I need all of the entries printed exactly.

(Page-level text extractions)
'''

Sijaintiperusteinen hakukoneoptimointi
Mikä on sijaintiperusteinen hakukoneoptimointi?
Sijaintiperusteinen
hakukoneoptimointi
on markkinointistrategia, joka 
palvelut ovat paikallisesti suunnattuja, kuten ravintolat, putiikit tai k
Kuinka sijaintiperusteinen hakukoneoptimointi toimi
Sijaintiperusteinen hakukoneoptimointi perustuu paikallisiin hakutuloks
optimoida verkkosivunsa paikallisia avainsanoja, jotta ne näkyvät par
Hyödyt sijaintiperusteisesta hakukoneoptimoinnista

'''

### EXPECTED ANSWER
Sijaintiperusteinen hakukoneoptimointi
Mikä on sijaintiperusteinen hakukoneoptimointi?
Sijaintiperusteinen
hakukoneoptimointi
on markkinointistrategia, joka 
palvelut ovat paikallisesti suunnattuja, kuten ravintolat, putiikit tai k
Kuinka sijaintiperusteinen hakukoneoptimointi toimi
Sijaintiperusteinen hakukoneoptimointi perustuu paikallisiin hakutuloks
optimoida verkkosivunsa paikallisia avainsanoja, jotta ne näkyvät par
Hyödyt sijaintiperusteisesta hakukoneoptimoinnista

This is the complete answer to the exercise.